The issue with Rayon or any dependencies is that it brings a lot of new dependencies that need to be audited or at least vetted. This is very undesirable in a cryptographic product securing billions of assets. It is especially critical when supply chain attacks are increasing in appeal.

rayon is a well known established library with short list of mandatory dependencies and it used by Rustc itself, so it is not like you're adding a lot of new stuff here.

Furthermore, a simple threadpool written with cryptographic/security application in mind and fully control by the dev is significantly easier to maintain and update if there is a security issue.

I generally agree with you on this one. However, as I have shown in the description already, there were some questionable decisions from soundness point of view around thread pool as it was used and performance was lower than it could have been.

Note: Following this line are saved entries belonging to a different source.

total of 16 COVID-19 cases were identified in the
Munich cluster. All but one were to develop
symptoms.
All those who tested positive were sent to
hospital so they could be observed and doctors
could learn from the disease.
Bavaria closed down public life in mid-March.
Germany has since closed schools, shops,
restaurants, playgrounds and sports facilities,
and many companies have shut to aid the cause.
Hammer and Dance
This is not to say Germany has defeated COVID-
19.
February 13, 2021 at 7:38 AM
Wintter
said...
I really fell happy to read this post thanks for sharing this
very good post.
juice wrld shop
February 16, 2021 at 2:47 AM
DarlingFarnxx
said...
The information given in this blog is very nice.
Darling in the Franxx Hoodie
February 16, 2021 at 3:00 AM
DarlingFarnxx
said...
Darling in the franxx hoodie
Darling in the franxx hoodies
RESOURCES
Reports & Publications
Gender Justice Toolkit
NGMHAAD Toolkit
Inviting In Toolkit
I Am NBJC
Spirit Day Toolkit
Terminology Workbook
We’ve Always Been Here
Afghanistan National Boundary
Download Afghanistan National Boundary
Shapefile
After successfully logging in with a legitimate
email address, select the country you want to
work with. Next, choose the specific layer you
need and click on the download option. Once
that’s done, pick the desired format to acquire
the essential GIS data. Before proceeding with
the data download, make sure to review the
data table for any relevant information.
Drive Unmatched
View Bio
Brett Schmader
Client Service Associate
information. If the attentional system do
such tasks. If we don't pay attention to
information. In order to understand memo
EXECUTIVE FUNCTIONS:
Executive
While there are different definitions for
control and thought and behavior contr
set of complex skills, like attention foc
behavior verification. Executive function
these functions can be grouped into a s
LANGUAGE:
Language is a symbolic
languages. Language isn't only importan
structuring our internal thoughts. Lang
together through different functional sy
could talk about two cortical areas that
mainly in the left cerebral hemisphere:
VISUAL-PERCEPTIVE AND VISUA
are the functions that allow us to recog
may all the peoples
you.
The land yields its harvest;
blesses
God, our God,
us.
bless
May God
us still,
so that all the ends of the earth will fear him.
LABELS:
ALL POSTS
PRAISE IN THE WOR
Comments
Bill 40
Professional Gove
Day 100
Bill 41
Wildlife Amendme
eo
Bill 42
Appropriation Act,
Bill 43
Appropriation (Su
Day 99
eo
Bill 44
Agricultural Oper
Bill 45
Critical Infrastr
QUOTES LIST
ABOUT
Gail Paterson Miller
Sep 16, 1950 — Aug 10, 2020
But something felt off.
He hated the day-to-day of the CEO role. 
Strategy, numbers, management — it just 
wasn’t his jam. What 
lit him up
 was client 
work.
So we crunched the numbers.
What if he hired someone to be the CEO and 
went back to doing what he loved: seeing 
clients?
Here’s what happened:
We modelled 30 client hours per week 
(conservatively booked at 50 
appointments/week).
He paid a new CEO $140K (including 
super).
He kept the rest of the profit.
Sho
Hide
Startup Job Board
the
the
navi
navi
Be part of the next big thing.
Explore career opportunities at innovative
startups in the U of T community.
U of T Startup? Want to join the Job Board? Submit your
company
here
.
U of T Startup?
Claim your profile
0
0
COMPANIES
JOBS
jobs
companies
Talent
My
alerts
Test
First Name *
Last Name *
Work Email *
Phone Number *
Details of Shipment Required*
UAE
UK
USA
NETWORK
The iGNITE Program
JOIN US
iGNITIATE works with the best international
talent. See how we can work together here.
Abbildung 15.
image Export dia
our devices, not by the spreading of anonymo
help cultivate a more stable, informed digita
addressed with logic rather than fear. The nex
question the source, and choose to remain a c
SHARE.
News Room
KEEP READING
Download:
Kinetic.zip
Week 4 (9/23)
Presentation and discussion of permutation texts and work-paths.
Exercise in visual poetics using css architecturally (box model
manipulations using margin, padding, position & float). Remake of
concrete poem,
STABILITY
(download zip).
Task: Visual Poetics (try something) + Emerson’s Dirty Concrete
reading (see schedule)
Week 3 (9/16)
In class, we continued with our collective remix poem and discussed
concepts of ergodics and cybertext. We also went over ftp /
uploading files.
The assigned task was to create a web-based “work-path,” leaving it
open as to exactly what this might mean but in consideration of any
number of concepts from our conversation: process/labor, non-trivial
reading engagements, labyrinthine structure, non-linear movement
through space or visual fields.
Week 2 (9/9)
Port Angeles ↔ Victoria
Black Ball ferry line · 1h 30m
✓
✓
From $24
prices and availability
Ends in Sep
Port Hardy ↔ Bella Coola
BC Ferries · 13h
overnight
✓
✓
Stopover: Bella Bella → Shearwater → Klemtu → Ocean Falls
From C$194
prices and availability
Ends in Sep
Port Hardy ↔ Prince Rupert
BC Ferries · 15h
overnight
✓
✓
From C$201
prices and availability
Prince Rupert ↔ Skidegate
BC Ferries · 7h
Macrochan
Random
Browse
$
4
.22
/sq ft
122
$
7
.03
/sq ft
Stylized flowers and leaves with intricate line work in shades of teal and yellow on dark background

You 100% can rewrite original code and make it faster without rayon, achieving rayon's features in a safe misuse-resistant way is non-trivial and I'd rather use something that it maintained by Rust experts for this purpose (check top contributors to rayon project, they are literally working on Rust itself) than seeing every library invent their own a bit flawed version of the same features that doesn't integrated as well with the rest of Rust ecosystem.

I would estimate risk of relying on rayon as very low, but decision is up to blst maintainers of course.

nazar-pc commented 5 months ago

Just confirmed that performance improvements here translate to performance improvements downstream in our usage usage of https://github.com/sifraitech/rust-kzg (uses blst) in https://github.com/subspace/subspace, both of which also take advantage of Rayon as well.

mratsim commented 5 months ago

Just confirmed that performance improvements here translate to performance improvements downstream in our usage usage of https://github.com/sifraitech/rust-kzg (uses blst) in https://github.com/subspace/subspace, both of which also take advantage of Rayon as well.

I don't know whether commitment, proof generation or verification is the bottleneck for your use-case but @sauliusgrigaitis might be able to point you on how to best use rust-kzg, i.e. either through native BLST or reimplemented+parallelized BLST (i.e. using their own multithreading strategy).

Also they've been working on a new set of benchmarks. I have my own in https://github.com/mratsim/constantine/pull/304#issuecomment-1844795359, but I don't cover parallel BLST.

nazar-pc commented 3 months ago

@dot-asm is there something I can do to interest you reviewing this?

nazar-pc commented 1 week ago

This os honestly frustrating. There are merge conflicts again and not review for clear performance and API improvements in half a year :confused:

@dot-asm any chance you can look into this any time soon? Any feedback at all would be nice.